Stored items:
▬▬▬▬▬▬

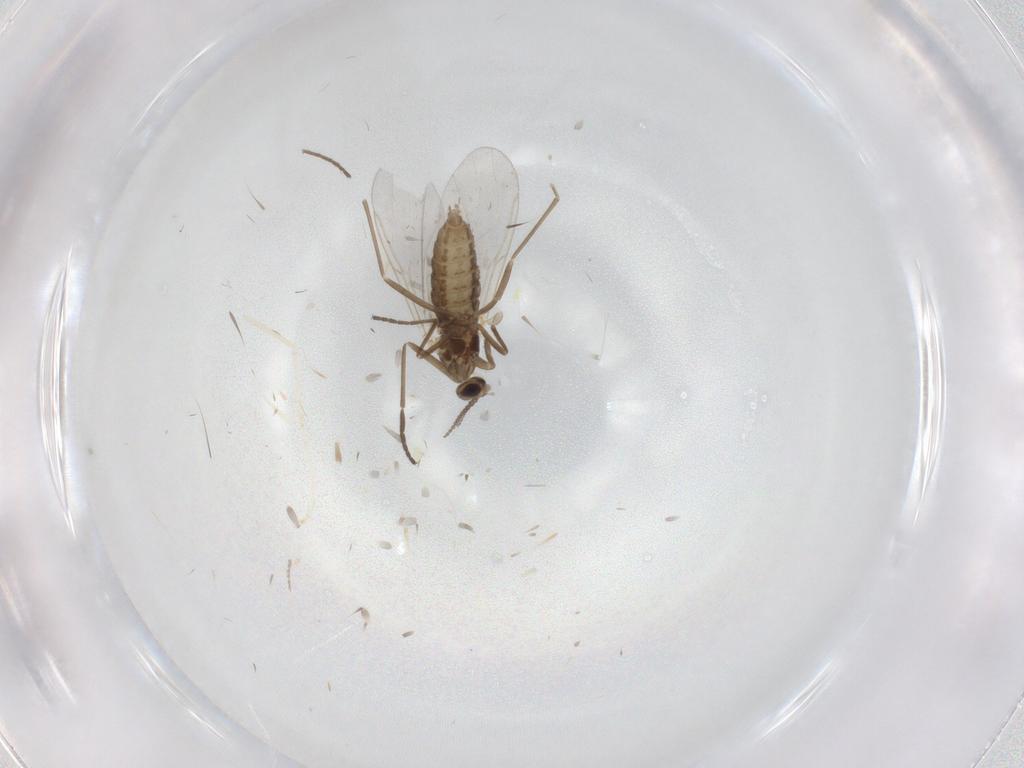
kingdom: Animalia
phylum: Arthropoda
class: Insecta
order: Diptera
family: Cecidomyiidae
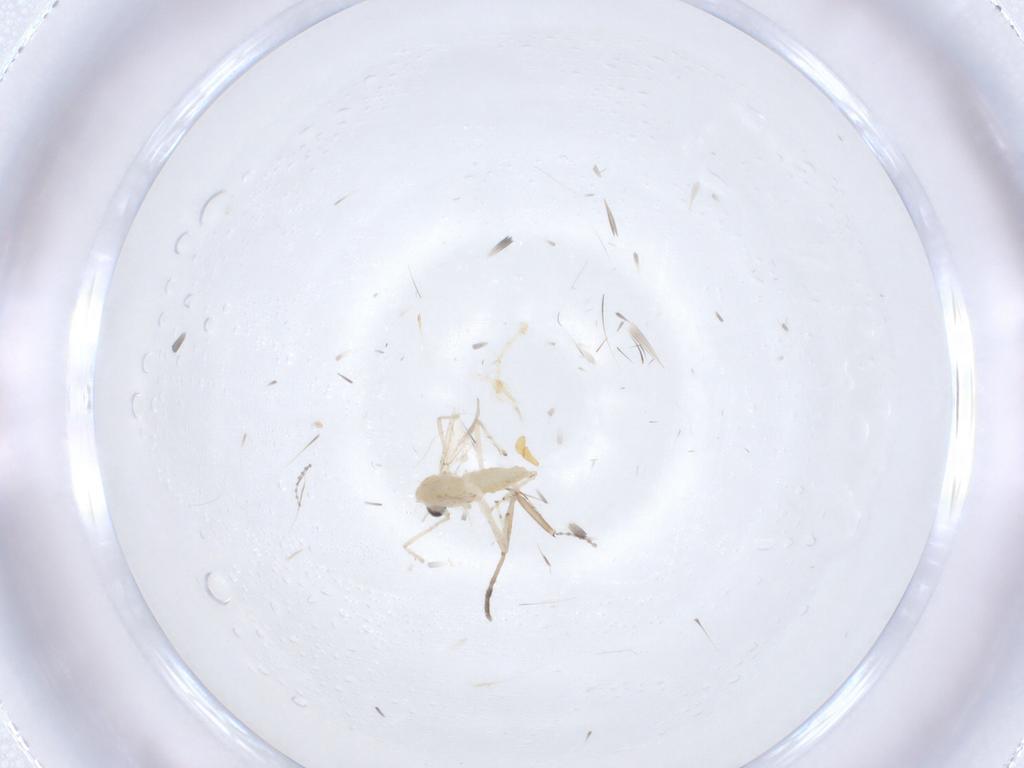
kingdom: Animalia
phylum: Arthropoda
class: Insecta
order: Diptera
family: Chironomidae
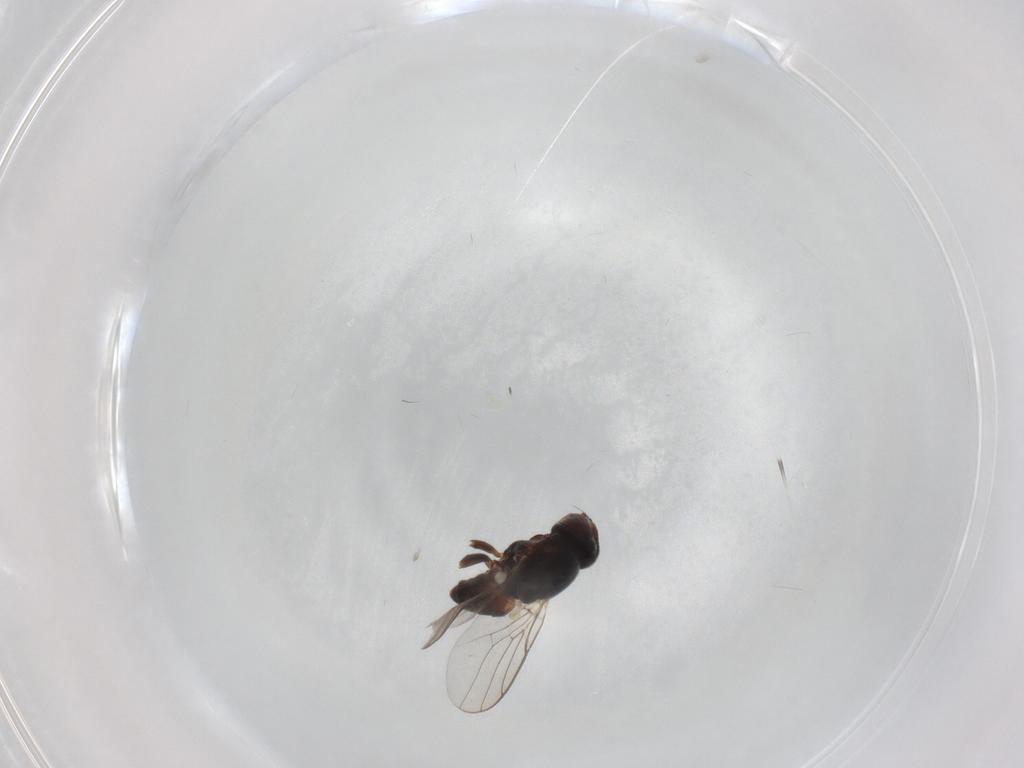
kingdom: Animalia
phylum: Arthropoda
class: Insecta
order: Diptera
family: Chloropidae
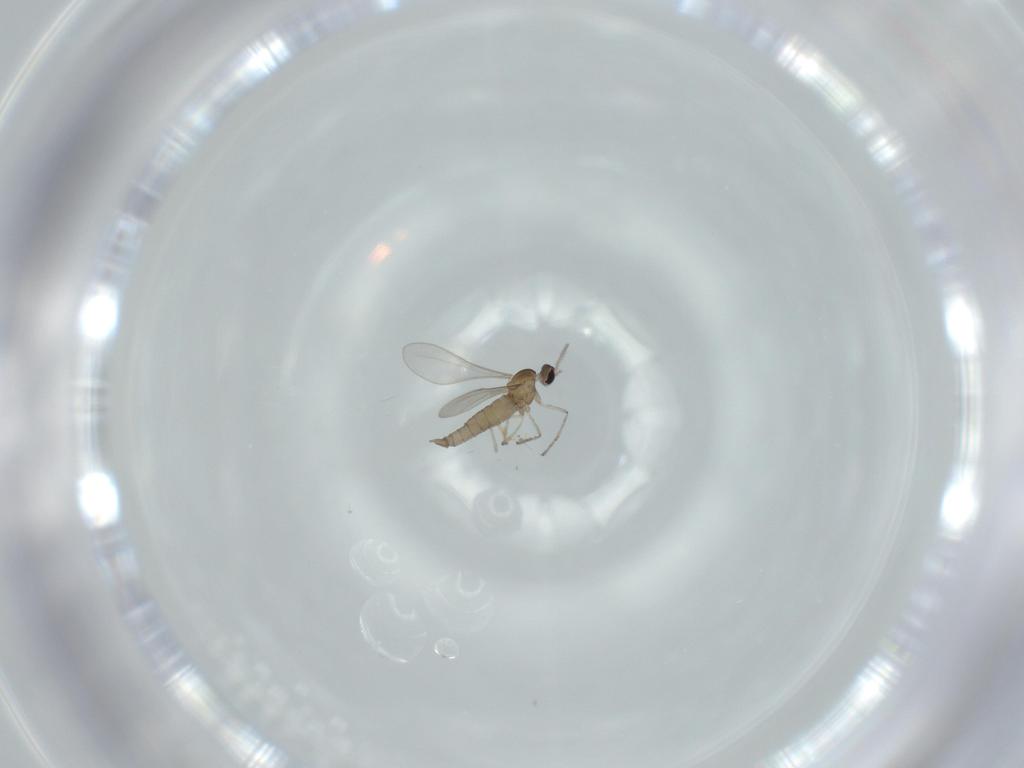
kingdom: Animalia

▬▬▬▬▬▬

Turn the lines of every row above into a JSON list of strings, one string per line, with blank lines dropped. Leave the pictures out.

[
  "kingdom: Animalia",
  "phylum: Arthropoda",
  "class: Insecta",
  "order: Diptera",
  "family: Cecidomyiidae",
  "kingdom: Animalia",
  "phylum: Arthropoda",
  "class: Insecta",
  "order: Diptera",
  "family: Chironomidae",
  "kingdom: Animalia",
  "phylum: Arthropoda",
  "class: Insecta",
  "order: Diptera",
  "family: Chloropidae",
  "kingdom: Animalia"
]